Avant de prendre la parole, il a posé ses mains sur les accoudoirs de son fauteuil et il a donné une grande impulsion, balançant son buste en avant. Comme s’il lui fallait se jeter à l’eau. Puis, d’un geste sec et précis, il a tiré sur la veste de son costume trois-pièces bleu nuit, pour en effacer les plis. Au Sénat, ce jeudi 15 juin, le journaliste Mohamed Sifaoui s’apprête à témoigner devant la commission d’enquête constituée à la suite des supposées irrégularités du fonds Marianne. Lancée par Marlène Schiappa, alors ministre de la citoyenneté, cette enveloppe de 2,5 millions d’euros a été créée au printemps 2021 en réaction à l’assassinat du professeur Samuel Paty, le 16 octobre 2020, dans le but de financer une riposte aux discours séparatistes sur les réseaux sociaux.
Principal bénéficiaire du fonds, le Franco-Algérien est soupçonné d’avoir utilisé, par le biais d’une obscure association, l’Union fédérative des sociétés d’éducation physique et de préparation militaire (USEPPM), une large part de cet argent pour se rémunérer, lui et son associé, un curieux homme d’affaires, Cyril Karunagaran, patron d’une petite entreprise de maroquinerie de luxe. Deux jours plus tôt, le 13 juin, les policiers sont venus frapper à la porte du journaliste, vers 6 heures, pour une perquisition dans le cadre d’une information judiciaire ouverte par le Parquet national financier pour « détournement de fonds publics par négligence », « abus de confiance » et « prise illégale d’intérêts ».
Devant les sénateurs, plutôt que de chercher à se défendre, Mohamed Sifaoui a choisi d’attaquer. S’en prenant à un invisible chiffon rouge que personne n’a encore pris la peine d’agiter, il donne des coups de corne, à droite et à gauche.

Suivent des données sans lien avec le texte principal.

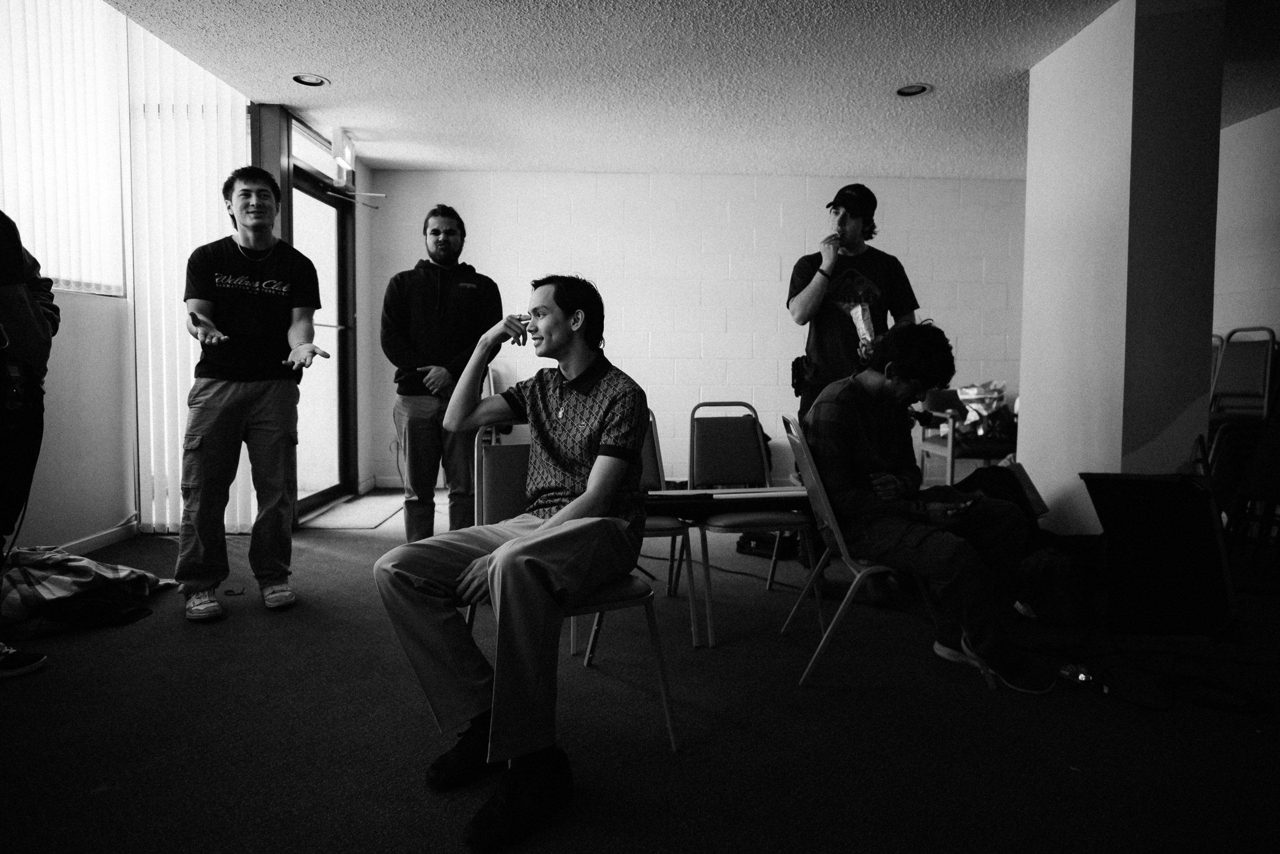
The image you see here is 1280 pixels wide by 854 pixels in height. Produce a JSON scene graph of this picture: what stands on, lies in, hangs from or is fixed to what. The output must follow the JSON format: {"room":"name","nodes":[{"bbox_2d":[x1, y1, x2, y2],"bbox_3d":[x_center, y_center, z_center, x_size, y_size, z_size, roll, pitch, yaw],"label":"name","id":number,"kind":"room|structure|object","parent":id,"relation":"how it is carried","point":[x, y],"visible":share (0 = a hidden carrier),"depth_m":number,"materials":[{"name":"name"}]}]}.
{"room":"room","nodes":[
{"label":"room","id":0,"kind":"room"},
{"bbox_2d":[0,0,379,561],"bbox_3d":[-2.597,-0.889,2.915,0.567,3.182,6.673,0,3,-1],"label":"left wall","id":1,"kind":"structure","parent":0,"point":[61,344],"depth_m":4.09,"materials":[{"name":"white paint"}]},
{"bbox_2d":[0,0,128,297],"bbox_3d":[-2.858,-1.480,3.510,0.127,1.674,1.456,0,3,-1],"label":"vertical blind","id":2,"kind":"structure","parent":1,"relation":"in","point":[61,272],"depth_m":3.81,"materials":[{"name":"white plastic"}]},
{"bbox_2d":[54,519,140,556],"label":"baseboard","id":3,"kind":"structure","parent":1,"relation":"attached to","point":[98,541],"depth_m":4.13,"materials":[{"name":"white"}]},
{"bbox_2d":[125,18,250,534],"bbox_3d":[-2.556,-0.947,4.453,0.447,2.995,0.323,0,3,-1],"label":"vertical blind","id":4,"kind":"object","parent":1,"relation":"attached to","point":[224,113],"visible":0.63,"depth_m":4.39,"materials":[{"name":"white fabric"}]},
{"bbox_2d":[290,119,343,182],"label":"transom window","id":5,"kind":"structure","parent":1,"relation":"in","point":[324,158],"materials":[{"name":"glass"}]},
{"bbox_2d":[290,148,357,517],"bbox_3d":[-2.198,-0.544,5.394,0.154,2.198,1.129,0,3,-1],"label":"glass door","id":6,"kind":"structure","parent":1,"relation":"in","point":[344,344],"depth_m":5.49,"materials":[{"name":"glass"}]},
{"bbox_2d":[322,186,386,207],"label":"door closer","id":7,"kind":"object","parent":6,"relation":"attached to","point":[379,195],"visible":0.96,"depth_m":5.32,"materials":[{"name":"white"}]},
{"bbox_2d":[328,127,356,185],"bbox_3d":[-1.925,-1.765,5.096,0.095,0.305,0.296,0,3,-1],"label":"exit sign","id":8,"kind":"object","parent":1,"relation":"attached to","point":[346,153],"visible":0.97,"depth_m":5.02,"materials":[{"name":"white"}]},
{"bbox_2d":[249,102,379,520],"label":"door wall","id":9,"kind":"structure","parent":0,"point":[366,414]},
{"bbox_2d":[0,486,1279,853],"bbox_3d":[0.330,0.832,2.340,6.962,0.104,6.952,0,3,-1],"label":"floor","id":10,"kind":"structure","parent":0,"point":[134,633],"depth_m":2.09,"materials":[{"name":"carpet"}]},
{"bbox_2d":[0,211,58,680],"bbox_3d":[-2.081,-0.106,2.321,0.625,1.757,0.659,0,3,-1],"label":"person","id":11,"kind":"object","parent":10,"relation":"on","point":[21,309],"visible":0.98,"depth_m":2.39},
{"bbox_2d":[0,544,176,635],"bbox_3d":[-2.276,0.588,3.019,0.675,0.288,0.692,1,3,16],"label":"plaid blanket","id":12,"kind":"object","parent":10,"relation":"on","point":[131,573],"visible":0.9,"depth_m":2.91,"materials":[{"name":"fabric"}]},
{"bbox_2d":[174,162,328,620],"bbox_3d":[-1.589,-0.149,3.192,0.580,1.720,0.626,0,3,-1],"label":"man","id":13,"kind":"object","parent":10,"relation":"on","point":[239,399],"visible":0.99,"depth_m":3.06},
{"bbox_2d":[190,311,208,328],"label":"smartphone","id":14,"kind":"object","parent":13,"relation":"in","point":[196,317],"visible":0.89,"depth_m":3.06,"materials":[{"name":"black"}]},
{"bbox_2d":[299,490,406,528],"bbox_3d":[-1.870,0.565,5.253,0.551,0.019,1.044,0,3,-1],"label":"door mat","id":15,"kind":"object","parent":10,"relation":"on","point":[346,523],"visible":0.83,"depth_m":5.09,"materials":[{"name":"grey carpet"}]},
{"bbox_2d":[381,201,504,542],"bbox_3d":[-0.975,-0.197,3.854,0.598,1.738,0.581,-1,4,-25],"label":"man","id":16,"kind":"object","parent":10,"relation":"on","point":[469,299],"visible":0.93,"depth_m":3.68},
{"bbox_2d":[467,425,676,749],"bbox_3d":[-0.211,0.420,2.110,0.466,0.803,0.563,-1,4,-28],"label":"chair","id":17,"kind":"object","parent":10,"relation":"on","point":[609,605],"visible":0.35,"depth_m":2.11,"materials":[{"name":"metal"}]},
{"bbox_2d":[372,273,655,849],"bbox_3d":[-0.255,0.232,1.890,0.646,1.168,0.785,2,4,28],"label":"man","id":18,"kind":"object","parent":17,"relation":"on","point":[504,551],"visible":0.99,"depth_m":1.74},
{"bbox_2d":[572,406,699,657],"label":"chair","id":19,"kind":"object","parent":10,"relation":"on","point":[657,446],"visible":0.3,"depth_m":2.88,"materials":[{"name":"metal"}]},
{"bbox_2d":[686,400,817,647],"bbox_3d":[0.428,0.346,3.080,0.451,0.845,0.546,-1,3,-15],"label":"chair","id":20,"kind":"object","parent":10,"relation":"on","point":[715,449],"visible":0.92,"depth_m":3.24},
{"bbox_2d":[643,486,808,518],"bbox_3d":[0.321,0.285,2.995,0.773,0.100,0.282,0,3,-1],"label":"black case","id":21,"kind":"object","parent":20,"relation":"on","point":[702,506],"visible":0.69,"depth_m":2.92,"materials":[{"name":"black"}]},
{"bbox_2d":[734,530,800,558],"bbox_3d":[0.716,0.586,4.179,0.345,0.158,0.281,2,4,30],"label":"black bag","id":22,"kind":"object","parent":10,"relation":"on","point":[750,538],"visible":0.64,"depth_m":4.09,"materials":[{"name":"black"}]},
{"bbox_2d":[786,183,918,601],"bbox_3d":[0.971,-0.198,3.639,0.586,1.837,0.630,0,3,-1],"label":"man","id":23,"kind":"object","parent":10,"relation":"on","point":[845,237],"visible":0.77,"depth_m":3.50},
{"bbox_2d":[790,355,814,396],"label":"holster","id":24,"kind":"object","parent":23,"relation":"attached to","point":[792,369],"visible":0.9,"depth_m":3.79,"materials":[{"name":"black"}]},
{"bbox_2d":[783,415,992,690],"bbox_3d":[0.801,0.382,2.588,0.545,0.801,0.486,0,3,-1],"label":"chair","id":25,"kind":"object","parent":10,"relation":"on","point":[830,513],"visible":0.53,"depth_m":2.44,"materials":[{"name":"metal"}]},
{"bbox_2d":[801,323,1033,687],"bbox_3d":[0.886,0.217,2.590,0.631,1.083,0.734,0,3,-1],"label":"man","id":26,"kind":"object","parent":25,"relation":"on","point":[862,404],"visible":0.95,"depth_m":2.46},
{"bbox_2d":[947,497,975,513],"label":"smartphone","id":27,"kind":"object","parent":26,"relation":"in","point":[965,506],"visible":0.88,"depth_m":2.57,"materials":[{"name":"black"}]},
{"bbox_2d":[912,387,1015,484],"bbox_3d":[2.271,0.157,5.280,0.661,0.840,0.712,0,3,-1],"label":"chair","id":28,"kind":"object","parent":10,"relation":"on","point":[953,456],"visible":0.45,"depth_m":5.10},
{"bbox_2d":[947,380,1010,435],"bbox_3d":[2.391,-0.131,5.520,0.495,0.400,0.410,0,3,-1],"label":"plastic bag","id":29,"kind":"object","parent":28,"relation":"on","point":[970,391],"visible":0.61,"depth_m":5.45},
{"bbox_2d":[951,461,1045,544],"bbox_3d":[1.588,0.394,3.560,0.435,0.451,0.400,-2,4,-33],"label":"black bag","id":30,"kind":"object","parent":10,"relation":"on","point":[998,469],"visible":0.38,"depth_m":3.46,"materials":[{"name":"black fabric"}]},
{"bbox_2d":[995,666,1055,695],"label":"cable","id":31,"kind":"object","parent":10,"relation":"on","point":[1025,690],"visible":0.79,"depth_m":2.40,"materials":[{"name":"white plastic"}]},
{"bbox_2d":[1013,540,1094,624],"bbox_3d":[1.610,0.601,3.047,0.297,0.286,0.305,-2,4,-39],"label":"bag","id":32,"kind":"object","parent":10,"relation":"on","point":[1063,600],"visible":0.83,"depth_m":2.95,"materials":[{"name":"fabric"}]},
{"bbox_2d":[1058,661,1109,692],"bbox_3d":[1.348,0.756,2.367,0.088,0.055,0.130,-2,4,-29],"label":"power strip","id":33,"kind":"object","parent":10,"relation":"on","point":[1083,675],"visible":0.92,"depth_m":2.35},
{"bbox_2d":[1021,627,1278,714],"bbox_3d":[1.729,0.742,2.511,0.922,0.081,0.677,0,3,-1],"label":"cable","id":34,"kind":"object","parent":10,"relation":"on","point":[1256,710],"visible":0.9,"depth_m":2.48,"materials":[{"name":"black plastic"}]},
{"bbox_2d":[1079,472,1234,635],"bbox_3d":[1.914,0.454,2.876,0.506,0.582,0.471,0,3,-1],"label":"black panel","id":35,"kind":"object","parent":10,"relation":"on","point":[1196,491],"visible":0.96,"depth_m":2.79,"materials":[{"name":"black"}]},
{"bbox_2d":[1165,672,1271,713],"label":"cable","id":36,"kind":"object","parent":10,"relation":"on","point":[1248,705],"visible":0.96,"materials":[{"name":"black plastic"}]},
{"bbox_2d":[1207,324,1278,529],"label":"stacked chairs","id":37,"kind":"object","parent":10,"relation":"on","point":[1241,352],"visible":0.64,"depth_m":4.18,"materials":[{"name":"black"}]},
{"bbox_2d":[103,0,1278,177],"bbox_3d":[0.737,-1.771,2.584,6.483,0.115,7.529,0,3,-1],"label":"ceiling","id":38,"kind":"structure","parent":0,"point":[341,70],"depth_m":3.97,"materials":[{"name":"white paint"}]},
{"bbox_2d":[291,73,329,86],"bbox_3d":[-1.741,-1.835,4.118,0.187,0.024,0.184,0,3,-1],"label":"recessed light","id":39,"kind":"object","parent":38,"relation":"in","point":[316,80],"visible":0.98,"depth_m":4.12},
{"bbox_2d":[894,83,930,97],"bbox_3d":[1.470,-1.816,4.208,0.186,0.020,0.185,0,3,-1],"label":"recessed light","id":40,"kind":"object","parent":38,"relation":"in","point":[903,90],"visible":0.98,"depth_m":4.21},
{"bbox_2d":[367,171,1023,492],"bbox_3d":[0.664,-0.732,6.261,5.259,2.529,0.222,0,3,-1],"label":"back wall","id":41,"kind":"structure","parent":0,"point":[665,337],"depth_m":6.17,"materials":[{"name":"white paint"}]},
{"bbox_2d":[1016,0,1226,534],"bbox_3d":[2.233,-0.585,3.722,0.481,2.577,0.898,0,3,-1],"label":"column","id":42,"kind":"structure","parent":0,"point":[1028,376],"depth_m":3.36,"materials":[{"name":"white paint"}]},
{"bbox_2d":[1213,105,1279,351],"bbox_3d":[3.781,-0.527,3.018,0.169,2.513,6.393,0,3,-1],"label":"right wall","id":43,"kind":"structure","parent":0,"point":[1266,230],"depth_m":4.71,"materials":[{"name":"white paint"}]}
]}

Une première pique adressée au sénateur écologiste du Val-de-Marne Daniel Breuiller, qui, pour résumer l’affaire du fonds Marianne, avait dénoncé « la République des copains ». « Le premier copinage qui devrait être dénoncé est celui qui lie votre courant politique, celui des écologistes, à l’islamisme, et ce dans plusieurs villes de France », décoche Mohamed Sifaoui.

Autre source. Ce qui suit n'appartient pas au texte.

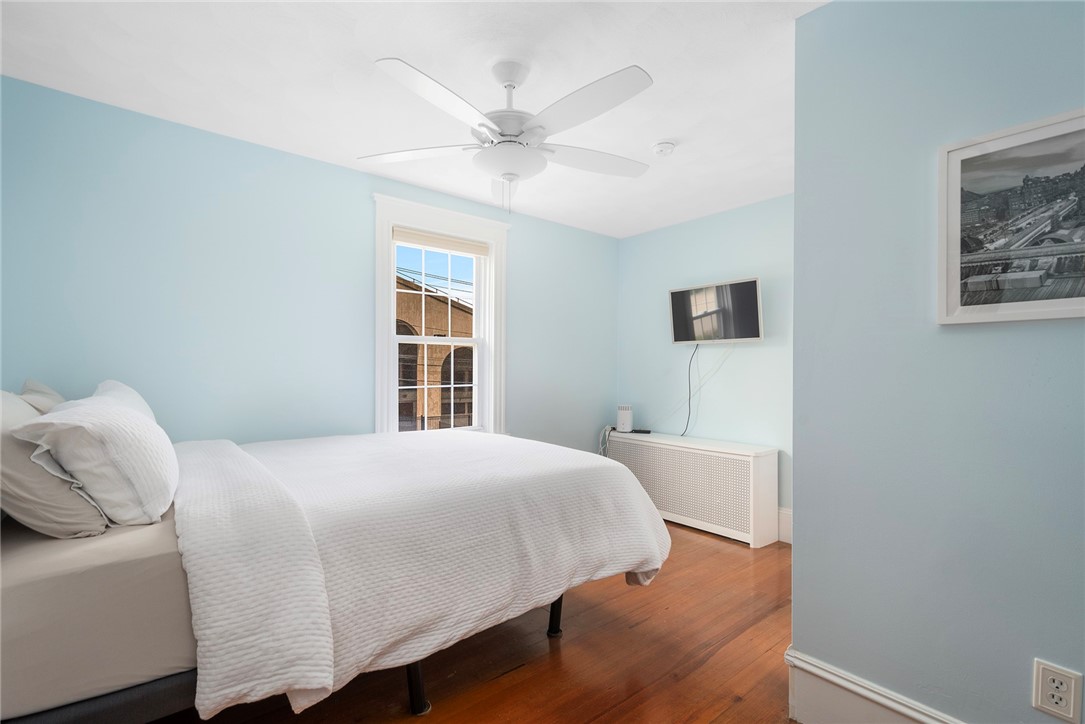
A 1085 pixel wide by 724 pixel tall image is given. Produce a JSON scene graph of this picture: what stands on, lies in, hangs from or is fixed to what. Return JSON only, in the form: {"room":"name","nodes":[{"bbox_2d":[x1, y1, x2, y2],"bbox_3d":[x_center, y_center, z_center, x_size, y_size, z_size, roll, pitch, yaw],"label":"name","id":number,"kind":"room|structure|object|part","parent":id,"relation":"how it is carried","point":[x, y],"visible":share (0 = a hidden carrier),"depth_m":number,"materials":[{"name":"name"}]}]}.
{"room":"bedroom","nodes":[
{"label":"bedroom","id":0,"kind":"room"},
{"bbox_2d":[0,75,618,455],"bbox_3d":[-0.908,0.014,3.251,4.370,2.516,0.154,1,0,-40],"label":"window wall","id":1,"kind":"structure","parent":0,"point":[589,235],"depth_m":2.48,"materials":[{"name":"blue paint"}]},
{"bbox_2d":[373,193,508,438],"bbox_3d":[-0.744,-0.201,3.396,1.114,1.841,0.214,1,0,-40],"label":"window","id":2,"kind":"structure","parent":1,"relation":"in","point":[391,336],"depth_m":3.40,"materials":[{"name":"white paint"}]},
{"bbox_2d":[391,224,489,258],"bbox_3d":[-0.723,-0.882,3.357,0.771,0.099,0.049,1,0,-40],"label":"roller blind","id":3,"kind":"object","parent":2,"relation":"attached to","point":[476,252],"visible":0.98,"depth_m":3.31,"materials":[{"name":"fabric"}]},
{"bbox_2d":[0,0,830,236],"bbox_3d":[0.289,-1.291,1.757,4.355,0.102,4.199,1,0,-40],"label":"ceiling","id":4,"kind":"structure","parent":0,"point":[661,129],"depth_m":1.98,"materials":[{"name":"white paint"}]},
{"bbox_2d":[363,56,654,215],"bbox_3d":[-0.091,-0.927,1.943,1.263,0.625,1.257,1,0,-40],"label":"ceiling fan","id":5,"kind":"object","parent":4,"relation":"hanging from","point":[504,123],"visible":0.99,"depth_m":1.85,"materials":[{"name":"white"}]},
{"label":"blade","id":6,"kind":"part","parent":5,"relation":"part of","materials":[{"name":"white wood"}]},
{"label":"blade","id":7,"kind":"part","parent":5,"relation":"part of","materials":[{"name":"white wood"}]},
{"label":"downrod","id":8,"kind":"part","parent":5,"relation":"part of","materials":[{"name":"white metal"}]},
{"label":"blade","id":9,"kind":"part","parent":5,"relation":"part of","materials":[{"name":"white wood"}]},
{"bbox_3d":[0.243,-0.931,2.116,0.538,0.041,0.334,1,0,-40],"label":"blade","id":10,"kind":"part","parent":5,"relation":"part of","materials":[{"name":"white wood"}]},
{"bbox_2d":[652,140,675,155],"bbox_3d":[0.692,-1.218,2.589,0.128,0.041,0.128,1,0,-40],"label":"smoke detector","id":11,"kind":"object","parent":4,"relation":"attached to","point":[669,146],"visible":0.98,"depth_m":2.56,"materials":[{"name":"white plastic"}]},
{"bbox_2d":[148,521,799,723],"bbox_3d":[0.341,1.300,1.618,4.670,0.099,4.155,1,0,-40],"label":"floor","id":12,"kind":"structure","parent":0,"point":[633,634],"depth_m":1.89,"materials":[{"name":"brown wood"}]},
{"bbox_2d":[1,400,670,723],"bbox_3d":[-0.829,0.632,2.049,2.398,1.226,1.658,1,0,-40],"label":"bed","id":13,"kind":"object","parent":12,"relation":"on","point":[111,697],"visible":0.95,"depth_m":1.31,"materials":[{"name":"fabric"}]},
{"bbox_2d":[18,378,65,415],"bbox_3d":[-2.025,0.267,1.901,0.229,0.408,0.622,1,0,-40],"label":"pillow","id":14,"kind":"object","parent":13,"relation":"on","point":[54,395],"visible":0.19,"depth_m":1.77,"materials":[{"name":"fabric"}]},
{"bbox_2d":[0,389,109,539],"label":"pillow","id":15,"kind":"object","parent":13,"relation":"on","point":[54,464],"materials":[{"name":"white fabric"}]},
{"bbox_2d":[12,392,177,530],"bbox_3d":[-1.378,0.295,1.452,0.321,0.370,0.662,1,0,-40],"label":"pillow","id":16,"kind":"object","parent":13,"relation":"on","point":[126,418],"visible":0.97,"depth_m":1.27,"materials":[{"name":"white fabric"}]},
{"bbox_2d":[92,379,155,423],"bbox_3d":[-1.797,0.264,1.946,0.258,0.378,0.636,1,0,-40],"label":"pillow","id":17,"kind":"object","parent":13,"relation":"on","point":[128,389],"visible":0.13,"depth_m":1.91,"materials":[{"name":"white fabric"}]},
{"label":"bed leg","id":18,"kind":"part","parent":13,"relation":"part of","materials":[{"name":"black metal"}]},
{"bbox_2d":[171,426,674,718],"bbox_3d":[-0.498,0.714,2.195,1.840,0.617,1.599,1,0,-40],"label":"bedspread","id":19,"kind":"object","parent":13,"relation":"on","point":[648,524],"visible":0.88,"depth_m":1.57,"materials":[{"name":"white fabric"}]},
{"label":"leg","id":20,"kind":"part","parent":13,"relation":"part of","materials":[{"name":"black metal"}]},
{"bbox_2d":[606,429,778,547],"bbox_3d":[1.139,0.958,3.712,0.369,0.661,1.395,1,0,-40],"label":"radiator cover","id":21,"kind":"object","parent":12,"relation":"on","point":[750,465],"visible":0.91,"depth_m":3.37,"materials":[{"name":"white wood"}]},
{"bbox_2d":[597,425,614,457],"bbox_3d":[0.594,0.828,4.217,0.157,0.444,0.247,0,0,18],"label":"cable","id":22,"kind":"object","parent":21,"relation":"on","point":[608,427],"visible":0.64,"depth_m":4.21,"materials":[{"name":"white plastic"}]},
{"bbox_2d":[616,404,633,432],"bbox_3d":[0.762,0.516,4.157,0.136,0.237,0.133,1,0,-40],"label":"router","id":23,"kind":"object","parent":21,"relation":"on","point":[621,418],"visible":0.98,"depth_m":4.11,"materials":[{"name":"white plastic"}]},
{"bbox_2d":[631,427,651,433],"bbox_3d":[0.898,0.625,4.105,0.181,0.026,0.072,1,0,21],"label":"remote control","id":24,"kind":"object","parent":21,"relation":"on","point":[646,431],"visible":0.97,"depth_m":4.07,"materials":[{"name":"black plastic"}]},
{"bbox_2d":[617,193,793,532],"bbox_3d":[1.577,0.034,3.601,0.141,2.493,2.490,1,0,-40],"label":"back wall","id":25,"kind":"structure","parent":0,"point":[752,355],"depth_m":3.70,"materials":[{"name":"blue paint"}]},
{"bbox_2d":[668,277,763,344],"bbox_3d":[1.378,-0.377,3.586,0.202,0.474,0.755,1,0,-40],"label":"television","id":26,"kind":"object","parent":25,"relation":"attached to","point":[752,286],"visible":0.99,"depth_m":3.50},
{"bbox_2d":[680,342,698,439],"bbox_3d":[1.219,0.232,3.785,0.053,0.771,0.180,1,0,-40],"label":"power cord","id":27,"kind":"object","parent":26,"relation":"hanging from","point":[686,427],"visible":0.95,"depth_m":3.79,"materials":[{"name":"black plastic"}]},
{"bbox_2d":[777,507,791,543],"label":"baseboard","id":28,"kind":"structure","parent":25,"relation":"attached to","point":[786,532],"depth_m":3.23,"materials":[{"name":"white paint"}]},
{"bbox_2d":[790,0,1084,721],"bbox_3d":[1.579,0.002,0.945,0.133,2.506,1.949,1,0,-40],"label":"right wall","id":29,"kind":"structure","parent":0,"point":[801,551],"depth_m":1.37,"materials":[{"name":"blue paint"}]},
{"bbox_2d":[784,647,964,723],"bbox_3d":[1.436,1.149,0.961,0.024,0.223,1.761,1,0,-40],"label":"baseboard","id":30,"kind":"structure","parent":29,"relation":"attached to","point":[909,712],"depth_m":1.50,"materials":[{"name":"white paint"}]},
{"bbox_2d":[938,107,1084,325],"bbox_3d":[1.343,-0.369,1.150,0.026,0.528,0.528,1,0,-40],"label":"framed picture","id":31,"kind":"object","parent":29,"relation":"attached to","point":[954,180],"visible":0.99,"depth_m":1.22},
{"bbox_2d":[1032,659,1081,721],"bbox_3d":[1.301,0.834,1.144,0.009,0.127,0.082,1,0,-40],"label":"wall socket","id":32,"kind":"object","parent":29,"relation":"attached to","point":[1049,708],"visible":0.98,"depth_m":1.14,"materials":[{"name":"white plastic"}]},
{"label":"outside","id":33,"kind":"structure","parent":0,"visible":0},
{"bbox_2d":[396,274,475,430],"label":"building","id":34,"kind":"structure","parent":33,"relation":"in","point":[461,315],"materials":[{"name":"brick"}]}
]}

Il dénonce ensuite le rapport « pathétique » de l’inspection générale de l’administration « instruit exclusivement à charge, avec des approximations, des insinuations graves et des mensonges ». Puis, emporté par son élan, il poursuit son réquisitoire contre « des systèmes médiatiques sclérosés globalement médiocres qui alimentent le populisme ». Convaincu de son innocence, il se dit ligoté à un bûcher médiatique. Il se vit comme une victime expiatoire condamnée, à l’avance, pour son combat contre l’islamisme politique.